When Anthropic shipped Claude Dreaming on May 6, the news cycle ran the obvious story — Claude can now dream, here’s what that means for AI consciousness. Most of the coverage stopped there. Almost nobody published the thing developers actually needed: a hands-on walk-through of how to request access, run a dream, watch it complete, and inspect the new memory store before you commit to swapping it in for your production agent.
This is that walk-through. We’ll go from “I have a Managed Agents API key” to “I just ran my first dream, here’s the diff in my memory store, and here’s the one-line change that puts the new store into production.”
Two notes before we start. Dreaming is in research preview, not GA — you must request access and the feature ships behind a beta header. Second, the official Anthropic docs are excellent but they assume you already know how Managed Agents are wired together. If you don’t, skim the Managed Agents overview and the Memory Stores section before continuing.
What dreaming actually is (60 seconds)
Claude Managed Agents have a memory store — a structured key-value notebook the agent writes to as it works. After many sessions, that store accumulates duplicates, contradictions, and stale entries (the “I prefer tabs” / “I prefer 2-space indentation” / “the user is now using 4 spaces” sediment).

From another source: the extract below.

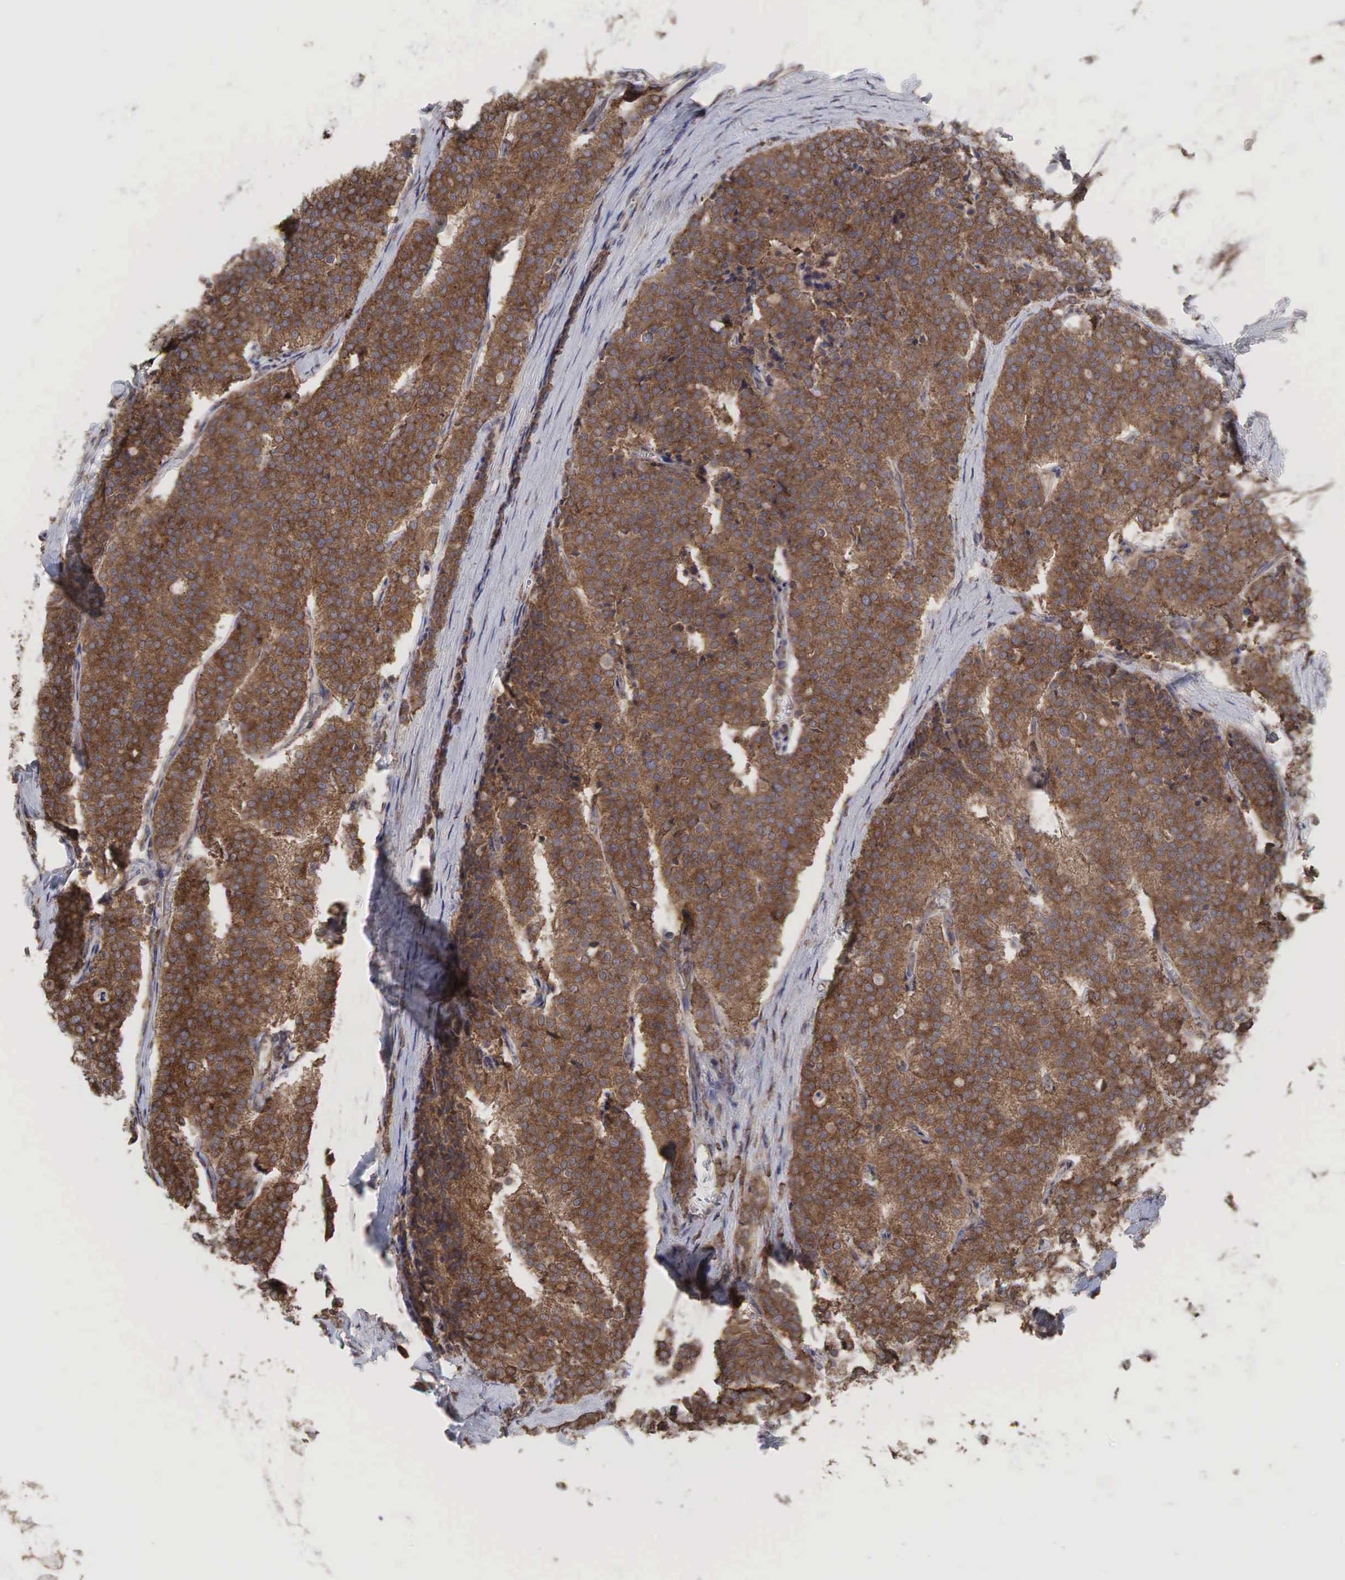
{"staining": {"intensity": "moderate", "quantity": ">75%", "location": "cytoplasmic/membranous"}, "tissue": "carcinoid", "cell_type": "Tumor cells", "image_type": "cancer", "snomed": [{"axis": "morphology", "description": "Carcinoid, malignant, NOS"}, {"axis": "topography", "description": "Small intestine"}], "caption": "IHC of carcinoid demonstrates medium levels of moderate cytoplasmic/membranous staining in approximately >75% of tumor cells.", "gene": "PABPC5", "patient": {"sex": "male", "age": 63}}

A dream is an asynchronous job that reads the memory store and up to 100 past session transcripts, runs Claude (Opus 4.7 or Sonnet 4.6) over them, and outputs a new, separate memory store with duplicates merged, stale entries replaced with the latest values, and recurring patterns surfaced as compact notes. The original store is read-only during the dream. The output is opt-in — you can review it, then either swap it into production or discard it.

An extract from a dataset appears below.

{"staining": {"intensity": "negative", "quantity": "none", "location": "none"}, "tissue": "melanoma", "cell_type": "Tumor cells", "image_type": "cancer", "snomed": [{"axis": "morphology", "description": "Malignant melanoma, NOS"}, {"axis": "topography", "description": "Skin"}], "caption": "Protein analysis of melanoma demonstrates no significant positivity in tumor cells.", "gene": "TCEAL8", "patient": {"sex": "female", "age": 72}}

That’s it. It’s not a fine-tune. It’s not editing the model. It’s a memory consolidation pass, run by Claude on Claude’s own work, scheduled to happen when the agent isn’t doing live work.
The early result that’s getting cited: Harvey (legal AI) reported task completion rates went up roughly 6× after enabling Dreaming, and Anthropic’s internal evaluations showed agents picked up about +10 percentage points on task success, +8.4% on document-generation quality, and +10.1% on presentation quality. Wisedocs (a separate Managed Agents customer) ships document QA agents that now run “50% faster” on the broader Managed Agents stack that Dreaming is built into. An indie engineer’s now-circulating “I Let Claude Dream for 4 Hours” experiment ran a single 4-hour-11-minute dream over 18 repeated Go-coding sessions, cost $1.84 in tokens, and produced a 5.4× completion-rate lift and 3.1× token-efficiency improvement on the next run. None of these are independently verified yet, but they’re the data points the dev community is comparing notes against.
Prerequisites
Before you write any code, you need three things.

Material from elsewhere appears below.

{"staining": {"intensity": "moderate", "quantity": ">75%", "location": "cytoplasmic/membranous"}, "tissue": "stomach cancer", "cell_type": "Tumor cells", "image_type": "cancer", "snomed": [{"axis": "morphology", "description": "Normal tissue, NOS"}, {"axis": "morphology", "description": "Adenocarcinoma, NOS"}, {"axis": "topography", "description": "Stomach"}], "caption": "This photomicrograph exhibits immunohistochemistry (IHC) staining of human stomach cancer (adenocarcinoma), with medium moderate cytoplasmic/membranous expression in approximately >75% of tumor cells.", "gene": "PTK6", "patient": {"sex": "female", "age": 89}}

- A Claude Managed Agents workspace. If you’re already using the Managed Agents beta, you have this. If you’re not, you’ll need to be in the broader Managed Agents private beta first; sign up at claude.com/managed-agents if that’s blocking.
- Research-preview access to Dreaming. Dreaming is gated separately from Managed Agents itself. Request access via the form at claude.com/form/claude-managed-agents. Wait time, as of mid-May 2026, has been a few days for most developers. Multiple people on X this week are still on the waitlist (@stbison, May 11) — you may want to request early even if you’re not ready to integrate.
- The two beta headers. Every dream API call needs
anthropic-beta: managed-agents-2026-04-01,dreaming-2026-04-21(the SDK sets both automatically if you upgrade to the dreaming-aware version).
You’ll also want a Python or TypeScript dev environment with the latest Anthropic SDK installed. The examples below use Python; the API shape is identical in TS, Go, Ruby, PHP, C#, and Java per the official docs.
Step 1: Identify the inputs
You need two things:
- The memory store ID of the store you want to consolidate.
- Up to 100 session IDs representing recent agent runs you want Claude to mine for patterns.
If you’ve been running a Managed Agent for any meaningful period, both are easy to find. The memory store ID is on the agent’s configuration (agent.memory_store_id). Session IDs come from the Sessions API or your own logging — the Sessions list endpoint returns them newest-first.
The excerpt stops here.